> **QUESTIONS**
1/ Retype the article on Insignificance: Hong Kong Stories word for word, everything from "First edition" down to "Hong Kong people.".
2/ For each statement, say whether it agrees with the article on Insignificance: Hong Kong Stories, answering yes or no and quoting the deciding words of the article: (a) The book contains eleven stories. (b) The collection was published by the South China Morning Post. (c) Dirk enjoys talking with Bobby from the start.
3/ Please carry on the article on Insignificance: Hong Kong Stories from where it stops.

> **TEXT UNDER STUDY**
= Insignificance: Hong Kong Stories =

2018 collection of short stories by Xu Xi

First edition

Insignificance: Hong Kong Stories is a 2018 collection of short stories by Xu Xi, published by Signal 8 Press. The book has eleven stories total.

Xu Xi wrote the collection before she planned to move to the United States, and the title indicates her goodbye to Hong Kong. Richard Lord of the South China Morning Post stated that since the book has its principal characters have a "deeply conflicted relationship" with Hong Kong itself as well as the book having elements of familial issues, the question of a person's identity, sexual issues, and "verbal cruelty", it is of the typical style of the author. The book specifically includes content about the identities of Hong Kong people.

==Contents==
The stories include criticism of economic inequality, racism, and other contemporary issues in Hong Kong. Yang Jing of Nanjing Normal University stated that "colonial vestiges" appear throughout the stories. Death is a common element in these stories, and Lord stated that overall the collection is "not terribly cheerful, although in places it is very witty."

"Longevity’s Eyebrow", the first story in the book, involves a white man named Jonathan Bracken seducing his friend, an ethnic Chinese woman named Stella Yuen, who serves as the story's narrator, and who had not been previously engaging in sex. Lord described Bracken as "an instantly recognisable Xu Xi Lothario, oozing white-man entitlement."

"Off the Record" involves the Umbrella Movement, and the narrator becomes interested in having sex with a potential client after formerly having a lack of interest in sex altogether. The story includes a quote made by Mao Zedong.

In "Mariner" a Hong Konger named Dirk engages in a conversation with an American pilot named Bobby whilst at a bar. Dirk misses talking to Bobby after he leaves even though he initially dislikes talking to him; Lord describes Bobby as "outgoing" and "conservative".

> **Items kept from a collection**

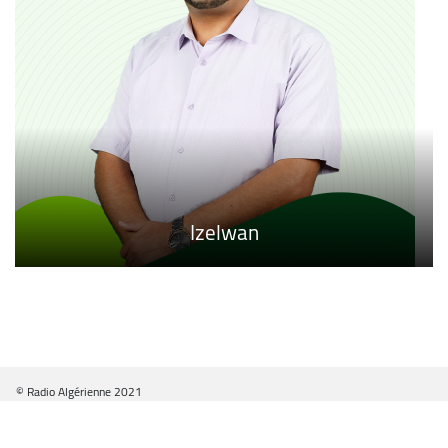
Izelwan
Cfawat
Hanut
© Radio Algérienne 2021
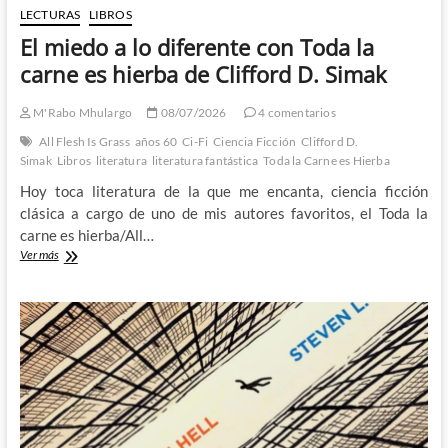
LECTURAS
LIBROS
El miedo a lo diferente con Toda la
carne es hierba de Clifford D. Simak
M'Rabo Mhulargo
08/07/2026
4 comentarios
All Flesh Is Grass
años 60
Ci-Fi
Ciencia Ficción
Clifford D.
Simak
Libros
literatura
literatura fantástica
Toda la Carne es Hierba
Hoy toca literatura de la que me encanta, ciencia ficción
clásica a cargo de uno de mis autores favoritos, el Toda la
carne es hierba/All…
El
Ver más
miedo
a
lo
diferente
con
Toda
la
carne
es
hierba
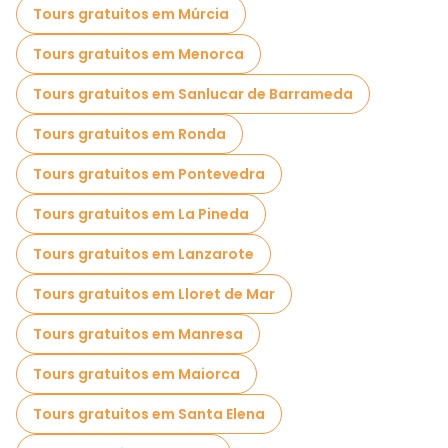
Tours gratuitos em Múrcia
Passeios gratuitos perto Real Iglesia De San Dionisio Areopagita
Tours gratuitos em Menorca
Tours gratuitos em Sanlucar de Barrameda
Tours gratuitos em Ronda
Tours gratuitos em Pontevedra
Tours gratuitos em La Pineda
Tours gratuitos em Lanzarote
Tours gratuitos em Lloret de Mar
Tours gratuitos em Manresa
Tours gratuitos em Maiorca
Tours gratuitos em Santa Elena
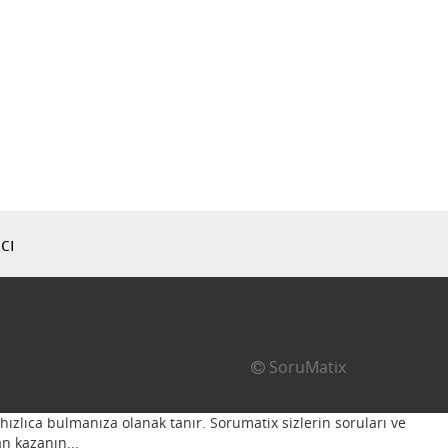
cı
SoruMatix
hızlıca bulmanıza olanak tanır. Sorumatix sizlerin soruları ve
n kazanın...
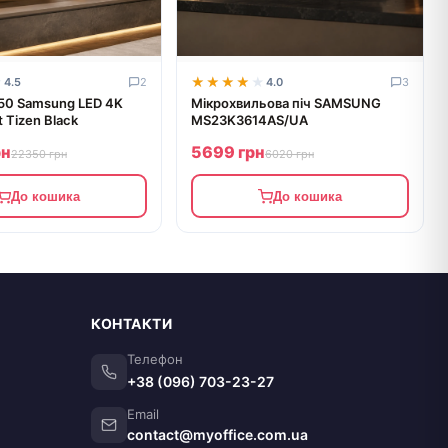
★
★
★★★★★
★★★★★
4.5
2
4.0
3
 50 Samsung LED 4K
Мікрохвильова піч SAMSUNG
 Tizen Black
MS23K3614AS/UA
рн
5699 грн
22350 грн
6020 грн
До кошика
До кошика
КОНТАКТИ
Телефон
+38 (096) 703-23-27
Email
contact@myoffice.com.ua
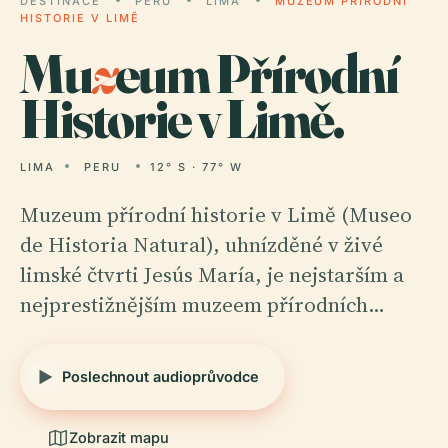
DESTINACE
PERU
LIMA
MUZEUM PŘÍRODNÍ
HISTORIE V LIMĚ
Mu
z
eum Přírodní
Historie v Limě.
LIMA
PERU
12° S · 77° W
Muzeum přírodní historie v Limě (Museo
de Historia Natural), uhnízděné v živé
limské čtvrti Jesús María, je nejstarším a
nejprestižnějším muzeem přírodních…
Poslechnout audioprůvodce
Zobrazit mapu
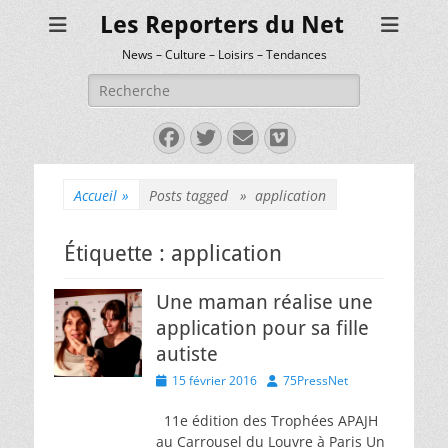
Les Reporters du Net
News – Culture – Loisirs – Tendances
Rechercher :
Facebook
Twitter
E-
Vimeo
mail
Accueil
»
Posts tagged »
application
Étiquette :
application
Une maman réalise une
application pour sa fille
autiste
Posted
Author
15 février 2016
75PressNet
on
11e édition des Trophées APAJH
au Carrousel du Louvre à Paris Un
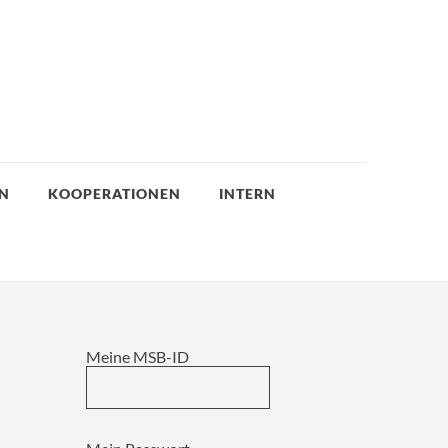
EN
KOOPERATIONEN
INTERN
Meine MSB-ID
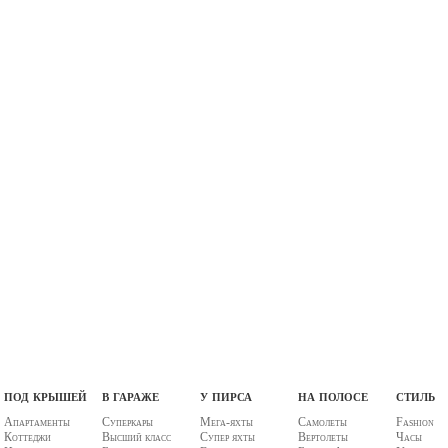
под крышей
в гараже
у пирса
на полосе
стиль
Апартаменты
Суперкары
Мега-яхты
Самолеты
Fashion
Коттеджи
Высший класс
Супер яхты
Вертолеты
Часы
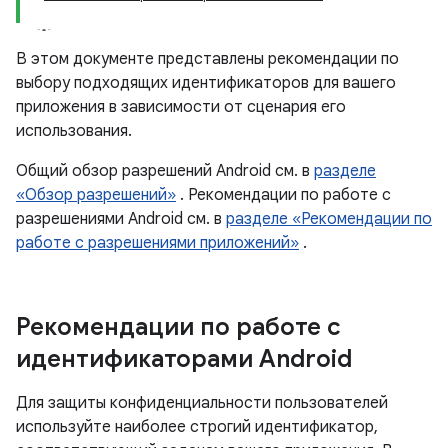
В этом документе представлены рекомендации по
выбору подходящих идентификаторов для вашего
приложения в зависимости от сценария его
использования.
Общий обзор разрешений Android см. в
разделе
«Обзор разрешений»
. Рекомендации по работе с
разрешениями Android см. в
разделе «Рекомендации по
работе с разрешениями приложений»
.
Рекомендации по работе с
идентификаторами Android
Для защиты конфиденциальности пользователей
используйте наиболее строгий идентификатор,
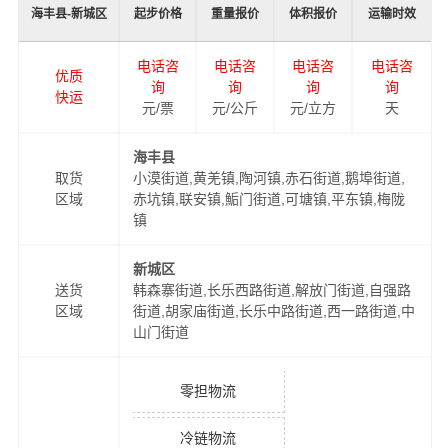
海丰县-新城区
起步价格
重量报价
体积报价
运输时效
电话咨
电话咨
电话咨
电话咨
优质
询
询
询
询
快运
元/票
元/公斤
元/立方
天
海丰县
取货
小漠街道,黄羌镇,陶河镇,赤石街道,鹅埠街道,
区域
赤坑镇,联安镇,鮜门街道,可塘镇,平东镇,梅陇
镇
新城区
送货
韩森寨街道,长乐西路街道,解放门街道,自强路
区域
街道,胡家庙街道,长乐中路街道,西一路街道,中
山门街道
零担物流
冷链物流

> **RESULTS IN ORDER**
1/
First edition

Insignificance: Hong Kong Stories is a 2018 collection of short stories by Xu Xi, published by Signal 8 Press. The book has eleven stories total.

Xu Xi wrote the collection before she planned to move to the United States, and the title indicates her goodbye to Hong Kong. Richard Lord of the South China Morning Post stated that since the book has its principal characters have a "deeply conflicted relationship" with Hong Kong itself as well as the book having elements of familial issues, the question of a person's identity, sexual issues, and "verbal cruelty", it is of the typical style of the author. The book specifically includes content about the identities of Hong Kong people.

2/
(a) Yes: "The book has eleven stories total."
(b) No: "published by Signal 8 Press"
(c) No: "even though he initially dislikes talking to him"

3/
"15th anniversary", which has income inequality as its main theme, stars Christopher Woo, an alumnus of La Salle College who has a lower income existence while his fellow former classmates at his 15th anniversary school reunion have higher socioeconomic levels. Lord states that the story is "a beautifully nuanced, richly associative, haunting portrait of a defeated man" while he describes Woo as "one of the [...] most memorable creations" in Insignificance.

In "Canine News" Xu Xi uses her metaphor of racism as a disease, having a proposal to erect "The Doghouse" and imprison people with racist views there. In the story the narrator suggests that a severely low minimum wage is the reason why a bar in Tsim Sha Tsui does not have a good vibe. According to Lord, "Canine News" is "semi-autobiographical". Yang Jing describes the story as "Swiftian", and Lord stated the story has several of the "most sardonic swipes at" Hong Kong present in Insignificance. Another story, "Doghouse Rhapsody" discusses various possible sources for racism.

The final story is "All About Skin," in which characters decide to change the colours of their own skin upon learning they could do so. This story continues the racism as a disease metaphor, and also discusses perceived triviality of beauty, consumerism, and the relations between countries. Lord characterises it as experimental.

==Reception==
Lord gave the book four of five stars and stated that the author "remains both evocative and efficient as a delineator of character".